Behavioral Changes and Mindset
1. Set Realistic Goals: While it’s great to aim for a lower body fat percentage, set achievable and realistic goals. Focus on gradual changes rather than drastic ones. This will help you maintain motivation and prevent feelings of frustration.

2. Monitor Progress: Keep track of your body measurements, not just weight. Sometimes, the scale may not reflect changes in body composition. Consider using body fat scales or calipers to measure your body fat percentage.

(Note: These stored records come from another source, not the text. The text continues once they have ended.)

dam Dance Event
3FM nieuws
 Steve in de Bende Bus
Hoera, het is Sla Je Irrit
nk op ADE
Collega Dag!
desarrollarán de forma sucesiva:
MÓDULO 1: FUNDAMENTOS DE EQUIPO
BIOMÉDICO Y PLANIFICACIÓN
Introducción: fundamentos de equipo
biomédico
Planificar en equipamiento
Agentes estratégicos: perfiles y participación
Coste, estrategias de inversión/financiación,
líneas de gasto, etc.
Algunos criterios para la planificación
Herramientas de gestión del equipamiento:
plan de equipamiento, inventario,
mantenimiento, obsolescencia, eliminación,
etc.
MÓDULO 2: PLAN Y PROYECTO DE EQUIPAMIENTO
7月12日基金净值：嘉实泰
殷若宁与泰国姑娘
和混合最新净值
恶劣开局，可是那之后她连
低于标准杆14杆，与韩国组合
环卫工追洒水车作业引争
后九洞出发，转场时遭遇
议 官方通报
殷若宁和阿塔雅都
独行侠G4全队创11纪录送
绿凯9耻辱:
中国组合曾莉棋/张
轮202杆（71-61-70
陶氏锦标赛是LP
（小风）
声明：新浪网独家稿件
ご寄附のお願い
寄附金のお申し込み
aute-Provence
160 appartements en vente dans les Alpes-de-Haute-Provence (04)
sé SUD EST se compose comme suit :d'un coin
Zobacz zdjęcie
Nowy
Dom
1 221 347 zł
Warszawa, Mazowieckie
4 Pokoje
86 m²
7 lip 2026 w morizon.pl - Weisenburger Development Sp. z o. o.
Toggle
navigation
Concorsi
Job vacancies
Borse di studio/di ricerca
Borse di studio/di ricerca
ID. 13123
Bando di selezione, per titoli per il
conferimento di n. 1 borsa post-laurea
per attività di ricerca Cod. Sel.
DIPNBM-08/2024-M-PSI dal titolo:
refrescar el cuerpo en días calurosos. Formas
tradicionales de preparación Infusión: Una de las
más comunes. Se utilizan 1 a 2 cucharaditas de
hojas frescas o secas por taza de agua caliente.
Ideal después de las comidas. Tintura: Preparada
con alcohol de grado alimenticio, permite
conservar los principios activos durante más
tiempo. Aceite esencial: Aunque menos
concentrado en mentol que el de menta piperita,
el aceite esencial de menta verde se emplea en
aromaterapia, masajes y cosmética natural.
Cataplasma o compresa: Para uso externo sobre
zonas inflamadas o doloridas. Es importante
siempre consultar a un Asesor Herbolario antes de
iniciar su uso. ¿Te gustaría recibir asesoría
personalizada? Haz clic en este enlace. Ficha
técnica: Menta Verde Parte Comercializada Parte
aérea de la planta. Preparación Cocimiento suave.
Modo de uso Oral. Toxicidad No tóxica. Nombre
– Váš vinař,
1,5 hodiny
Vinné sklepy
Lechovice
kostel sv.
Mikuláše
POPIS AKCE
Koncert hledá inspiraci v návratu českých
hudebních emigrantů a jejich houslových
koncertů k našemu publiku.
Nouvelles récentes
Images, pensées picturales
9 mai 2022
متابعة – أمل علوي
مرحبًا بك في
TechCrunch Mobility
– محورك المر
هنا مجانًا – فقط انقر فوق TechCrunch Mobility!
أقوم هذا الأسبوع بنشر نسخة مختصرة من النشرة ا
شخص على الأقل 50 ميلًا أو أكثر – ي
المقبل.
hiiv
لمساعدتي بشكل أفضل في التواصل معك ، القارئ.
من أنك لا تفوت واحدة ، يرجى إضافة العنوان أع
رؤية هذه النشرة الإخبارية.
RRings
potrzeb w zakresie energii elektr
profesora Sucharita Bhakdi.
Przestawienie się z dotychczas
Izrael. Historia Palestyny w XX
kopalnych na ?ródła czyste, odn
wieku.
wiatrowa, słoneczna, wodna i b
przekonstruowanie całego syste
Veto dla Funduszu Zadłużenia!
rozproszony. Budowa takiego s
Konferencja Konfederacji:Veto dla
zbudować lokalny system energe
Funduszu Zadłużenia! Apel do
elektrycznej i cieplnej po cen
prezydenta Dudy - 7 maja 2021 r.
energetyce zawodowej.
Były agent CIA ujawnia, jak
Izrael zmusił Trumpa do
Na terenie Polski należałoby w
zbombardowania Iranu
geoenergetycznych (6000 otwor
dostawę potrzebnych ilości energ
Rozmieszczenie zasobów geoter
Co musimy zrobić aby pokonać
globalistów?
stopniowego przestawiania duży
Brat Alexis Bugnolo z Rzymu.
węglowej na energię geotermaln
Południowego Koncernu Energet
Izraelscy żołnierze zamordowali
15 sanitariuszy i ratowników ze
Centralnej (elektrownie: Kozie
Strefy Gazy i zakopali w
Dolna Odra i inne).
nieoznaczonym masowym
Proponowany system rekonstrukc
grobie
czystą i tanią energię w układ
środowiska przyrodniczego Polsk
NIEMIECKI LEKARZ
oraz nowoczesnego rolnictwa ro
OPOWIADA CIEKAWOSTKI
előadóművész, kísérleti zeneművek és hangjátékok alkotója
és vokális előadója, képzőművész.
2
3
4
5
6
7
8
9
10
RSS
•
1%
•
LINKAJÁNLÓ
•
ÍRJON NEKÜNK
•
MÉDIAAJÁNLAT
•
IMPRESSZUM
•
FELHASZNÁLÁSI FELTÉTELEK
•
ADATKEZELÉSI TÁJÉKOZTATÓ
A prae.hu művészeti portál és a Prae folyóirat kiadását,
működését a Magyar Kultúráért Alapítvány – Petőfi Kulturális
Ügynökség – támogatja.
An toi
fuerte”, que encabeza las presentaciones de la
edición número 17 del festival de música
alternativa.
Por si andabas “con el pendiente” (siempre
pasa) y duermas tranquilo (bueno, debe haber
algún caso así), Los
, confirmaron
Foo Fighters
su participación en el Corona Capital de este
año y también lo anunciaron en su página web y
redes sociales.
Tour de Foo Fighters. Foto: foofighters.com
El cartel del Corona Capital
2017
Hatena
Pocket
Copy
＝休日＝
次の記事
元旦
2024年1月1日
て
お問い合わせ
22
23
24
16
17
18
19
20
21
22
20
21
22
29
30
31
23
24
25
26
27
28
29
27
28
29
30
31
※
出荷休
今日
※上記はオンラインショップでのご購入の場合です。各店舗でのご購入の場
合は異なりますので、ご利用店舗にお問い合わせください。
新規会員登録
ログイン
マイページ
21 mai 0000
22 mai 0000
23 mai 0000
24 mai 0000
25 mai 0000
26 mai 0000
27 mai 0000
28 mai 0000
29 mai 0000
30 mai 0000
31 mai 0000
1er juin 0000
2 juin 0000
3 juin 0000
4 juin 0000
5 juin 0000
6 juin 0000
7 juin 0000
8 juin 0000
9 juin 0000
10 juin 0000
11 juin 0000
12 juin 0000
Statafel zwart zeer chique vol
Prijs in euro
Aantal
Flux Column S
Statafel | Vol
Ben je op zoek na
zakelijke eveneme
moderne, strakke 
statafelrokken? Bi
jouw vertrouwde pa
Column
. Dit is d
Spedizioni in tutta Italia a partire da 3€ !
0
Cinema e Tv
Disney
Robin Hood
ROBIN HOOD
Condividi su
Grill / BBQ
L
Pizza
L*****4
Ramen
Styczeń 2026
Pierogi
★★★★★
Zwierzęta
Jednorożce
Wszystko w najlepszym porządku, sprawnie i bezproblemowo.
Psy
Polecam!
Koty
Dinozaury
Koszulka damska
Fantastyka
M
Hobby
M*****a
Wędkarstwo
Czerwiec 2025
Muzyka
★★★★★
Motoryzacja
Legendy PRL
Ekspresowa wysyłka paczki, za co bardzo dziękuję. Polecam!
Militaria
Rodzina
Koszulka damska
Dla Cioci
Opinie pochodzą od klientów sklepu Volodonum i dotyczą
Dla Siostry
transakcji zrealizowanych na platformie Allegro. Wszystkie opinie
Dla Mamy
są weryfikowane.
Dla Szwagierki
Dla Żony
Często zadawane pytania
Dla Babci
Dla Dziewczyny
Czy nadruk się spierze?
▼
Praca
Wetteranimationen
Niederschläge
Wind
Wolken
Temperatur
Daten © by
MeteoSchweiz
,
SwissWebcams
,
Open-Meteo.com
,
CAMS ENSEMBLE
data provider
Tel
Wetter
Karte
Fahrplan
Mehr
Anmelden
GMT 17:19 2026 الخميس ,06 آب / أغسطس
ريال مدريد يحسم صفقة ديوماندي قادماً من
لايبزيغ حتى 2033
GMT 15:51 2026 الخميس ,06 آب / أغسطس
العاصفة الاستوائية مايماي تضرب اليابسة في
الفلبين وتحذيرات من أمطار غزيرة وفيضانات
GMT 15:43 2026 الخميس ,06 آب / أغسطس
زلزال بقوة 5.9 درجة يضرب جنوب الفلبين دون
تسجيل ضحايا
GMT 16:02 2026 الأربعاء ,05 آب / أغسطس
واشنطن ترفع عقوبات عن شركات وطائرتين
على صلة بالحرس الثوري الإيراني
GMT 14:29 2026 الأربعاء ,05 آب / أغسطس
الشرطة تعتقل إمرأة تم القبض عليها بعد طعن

3. Seek Professional Guidance: If you find it challenging to navigate your nutrition and exercise regimen, consider consulting with a registered dietitian or a certified personal trainer. They can provide personalized advice based on your specific needs and goals.


Conclusion
In summary, effective weight loss and body fat management require a holistic approach that includes balanced nutrition, regular physical activity, and behavioral changes. While you have made significant strides in your weight loss journey, focusing on body composition and overall health is essential. Remember, it’s not just about the number on the scale but how you feel and your overall well-being. Keep up the great work, and stay committed to your health goals!